Tenho me sentido exausta. E culpada por me sentir exausta. Afinal, em meio a uma pandemia que escancara a desigualdade, ter um teto e comida no armário da cozinha é um privilégio, sim.
Negativa para coronavírus, positiva para inabilidade passadiça de entender o ser humano.
As posições que defendem. Como defendem. O que, realmente, defendem – porque até os objetivos da espécie têm parecido confusos para mim.
Assistindo ao trailer do novo documentário sobre a Dra. Jane Goodall – cientista, primatologista e ativista britânica, mensageira da paz pela ONU e dona de uma sensatez quase em extinção -, refleti profundamente sobre o tipo de ativismo que decidi fazer.
Mais cedo, havia ouvido, lido e presenciado atitudes peculiares e corriqueiras ao ativismo que fazemos por aqui – ações as quais que, quem me conhece, sabe que me incomodam demais.
É o ativismo contemporâneo que realmente acredita que é contemporâneo, quando, na verdade, seu modus operandi de manifesto é mais provinciano que o guaraná com rolha: malhar o Judas.
Tá, é mais moderno. Porque é on-line. E menos seletivo. No fim das contas, não se malha mais o traidor, mas o discordante.
É também mais preguiçoso. Porque, vamos combinar: essa é a única malhação sem esforço que eu conheço. Nem exige dedicação intelectual. Afinal, é muito mais fácil malhar do que colar em Judas e mandar um papo reto. Qual é o teu problema, cara? Por que está agindo assim? Recebeu as 30 moedas de ouro antes do auxílio emergencial? Quanto à essa última, arrisco dizer que sim.

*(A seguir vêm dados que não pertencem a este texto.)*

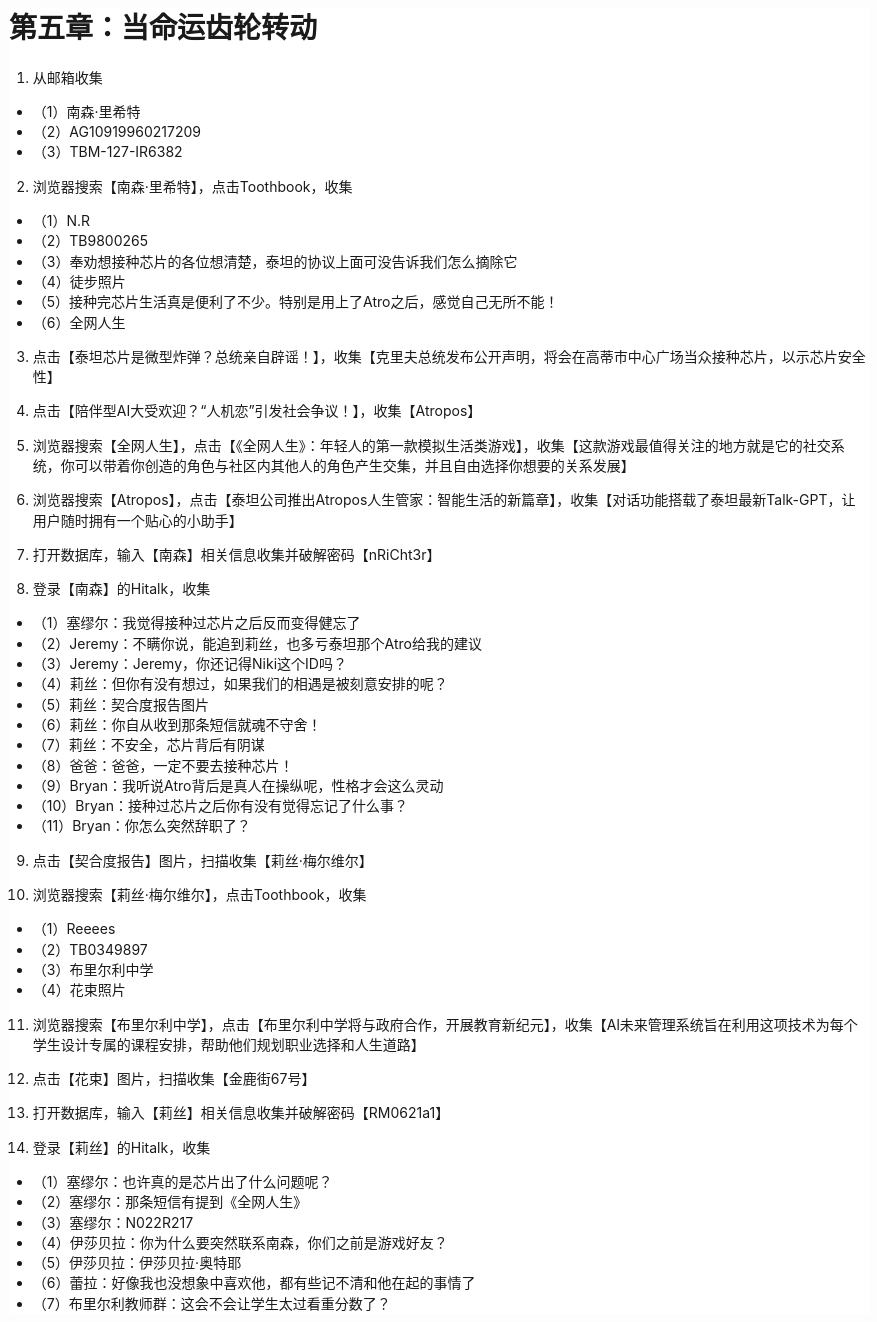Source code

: # 第五章：当命运齿轮转动

1. 从邮箱收集
* （1）南森·里希特
* （2）AG10919960217209
* （3）TBM-127-IR6382

2. 浏览器搜索【南森·里希特】，点击Toothbook，收集
* （1）N.R
* （2）TB9800265
* （3）奉劝想接种芯片的各位想清楚，泰坦的协议上面可没告诉我们怎么摘除它
* （4）徒步照片
* （5）接种完芯片生活真是便利了不少。特别是用上了Atro之后，感觉自己无所不能！
* （6）全网人生

3. 点击【泰坦芯片是微型炸弹？总统亲自辟谣！】，收集【克里夫总统发布公开声明，将会在高蒂市中心广场当众接种芯片，以示芯片安全性】

4. 点击【陪伴型AI大受欢迎？“人机恋”引发社会争议！】，收集【Atropos】

5. 浏览器搜索【全网人生】，点击【《全网人生》：年轻人的第一款模拟生活类游戏】，收集【这款游戏最值得关注的地方就是它的社交系统，你可以带着你创造的角色与社区内其他人的角色产生交集，并且自由选择你想要的关系发展】

6. 浏览器搜索【Atropos】，点击【泰坦公司推出Atropos人生管家：智能生活的新篇章】，收集【对话功能搭载了泰坦最新Talk-GPT，让用户随时拥有一个贴心的小助手】

7. 打开数据库，输入【南森】相关信息收集并破解密码【nRiCht3r】

8. 登录【南森】的Hitalk，收集
* （1）塞缪尔：我觉得接种过芯片之后反而变得健忘了
* （2）Jeremy：不瞒你说，能追到莉丝，也多亏泰坦那个Atro给我的建议
* （3）Jeremy：Jeremy，你还记得Niki这个ID吗？
* （4）莉丝：但你有没有想过，如果我们的相遇是被刻意安排的呢？
* （5）莉丝：契合度报告图片
* （6）莉丝：你自从收到那条短信就魂不守舍！
* （7）莉丝：不安全，芯片背后有阴谋
* （8）爸爸：爸爸，一定不要去接种芯片！
* （9）Bryan：我听说Atro背后是真人在操纵呢，性格才会这么灵动
* （10）Bryan：接种过芯片之后你有没有觉得忘记了什么事？
* （11）Bryan：你怎么突然辞职了？

9. 点击【契合度报告】图片，扫描收集【莉丝·梅尔维尔】

10. 浏览器搜索【莉丝·梅尔维尔】，点击Toothbook，收集
* （1）Reeees
* （2）TB0349897
* （3）布里尔利中学
* （4）花束照片

11. 浏览器搜索【布里尔利中学】，点击【布里尔利中学将与政府合作，开展教育新纪元】，收集【Al未来管理系统旨在利用这项技术为每个学生设计专属的课程安排，帮助他们规划职业选择和人生道路】

12. 点击【花束】图片，扫描收集【金鹿街67号】

13. 打开数据库，输入【莉丝】相关信息收集并破解密码【RM0621a1】

14. 登录【莉丝】的Hitalk，收集
* （1）塞缪尔：也许真的是芯片出了什么问题呢？
* （2）塞缪尔：那条短信有提到《全网人生》
* （3）塞缪尔：N022R217
* （4）伊莎贝拉：你为什么要突然联系南森，你们之前是游戏好友？
* （5）伊莎贝拉：伊莎贝拉·奥特耶
* （6）蕾拉：好像我也没想象中喜欢他，都有些记不清和他在起的事情了
* （7）布里尔利教师群：这会不会让学生太过看重分数了？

A gente anda em círculos: somos Judas malhando Iscariotes.
Enquanto ouvia Jane, fiz, então, a mim mesma, um questionamento horroroso como brasileira.
E se ela tivesse nascido aqui?, pensei, quase que involuntariamente, mas conscientemente.
Sua voz calma e acolhedora teria espaço no ativismo que não sabe ouvir sem berrar?
Seu protocolo de tratamento – e disposição em trabalhar – com pessoas que divergem drasticamente de suas crenças de bem-estar animal seria compreendido por uma nação que acredita errônea e piamente que empatia é sentir pelos seus iguais?
A ausência de xingamentos teria espaço numa sociedade que aplaude a ofensa?
Uma das funções do ativismo é cobrar. Mas é também ter o discernimento de quem cobrar. E de como cobrar. Julgar um parque marinho por que uma orca engoliu sua própria treinadora é diferente de julgar a treinadora por estar lá. A treinadora sofreu as consequências de sua escolha, bem como arcamos todos os dias com as nossas. O resto não nos cabe.
Todas essas perguntas devem ter vindo à minha mente porque sou péssima de cálculo.
Afinal, na beleza de seus 86 anos, se Jane tivesse nascido aqui, o nosso espelho seria outro: refletiria além do ego, além dos likes, além dos iguais.
Nossa escola seria outra. Nosso aprendizado também.
O lugar de fala seria de quem age de forma singular em nome do plural e não de quem se acha singular num mundo que finge ser plural.
Tempos sombrios – e exaustivos – os nossos.